Oops, yeah you're right! Of course it is! {face-palm} What the hell was I thinking?? I definitely dropped the ball there! {ashamed}

Hang on... Just for the sake of my own sanity... {firing up compiler}
I'm gonna try copying the OPs code and then making my suggested changes and compiling and running (didn't do that earlier, just used notepad to type my solution and then cut/pasted into my post! heh heh!)....

OK, that works...

Now lets get rid of the extraneous ANDs that I've put into the if's and shift the checks against null to the left of the OR's..
Now compile and....Yup that works... Hmmm, now I feel really stupid!!
Thanks for correcting me there arkoenig!

So the conditions of the two if statements in the add function should be:

if(!*q || num<(*q)->data)

and

if( r->data<=num && (!r->link || r->link->data>num) )
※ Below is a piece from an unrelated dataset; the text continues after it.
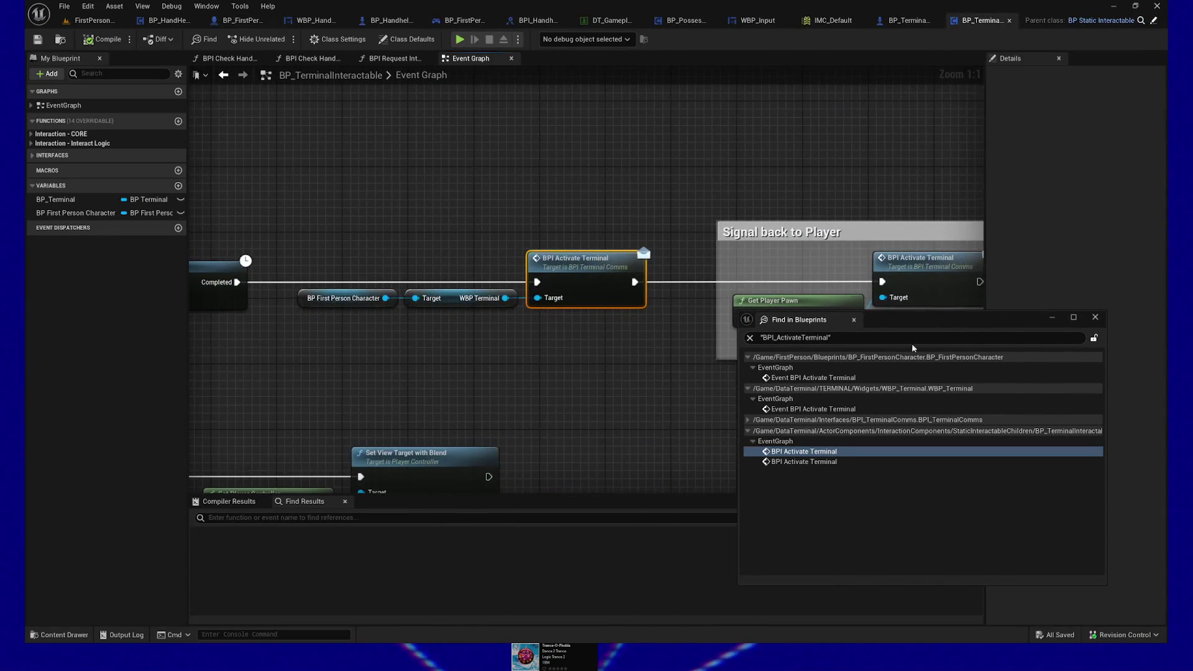
Move the results window aside and select the ActivateTerminalLogic custom event in BP_TerminalInteractable's graph.
{"action": "left_click_drag", "start_coordinate": [933, 328], "coordinate": [901, 348]}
For want of a better word, I really am a twit* sometimes! (*substitute the 'i' for an 'a' is more like it!)
I use this stuff every day without thinking about it, but when it comes to explaining it to somebody else, I do tend to get things slightly wrong from time to time!

Thanks again for the correction Arkoenig, it really is appreciated and sorry to the OP for my schoolboy error!

Cheers for now,
Jas.

Edited 6 Years Ago by JasonHippy: n/a

Thanks again for the correction Arkoenig, it really is appreciated and sorry to the OP for my schoolboy error!

Hey, don't worry about it, and thanks for being a good sport!

Heck, I make elementary blunders sometimes too, and I've been programming in C++ for more than 25 years.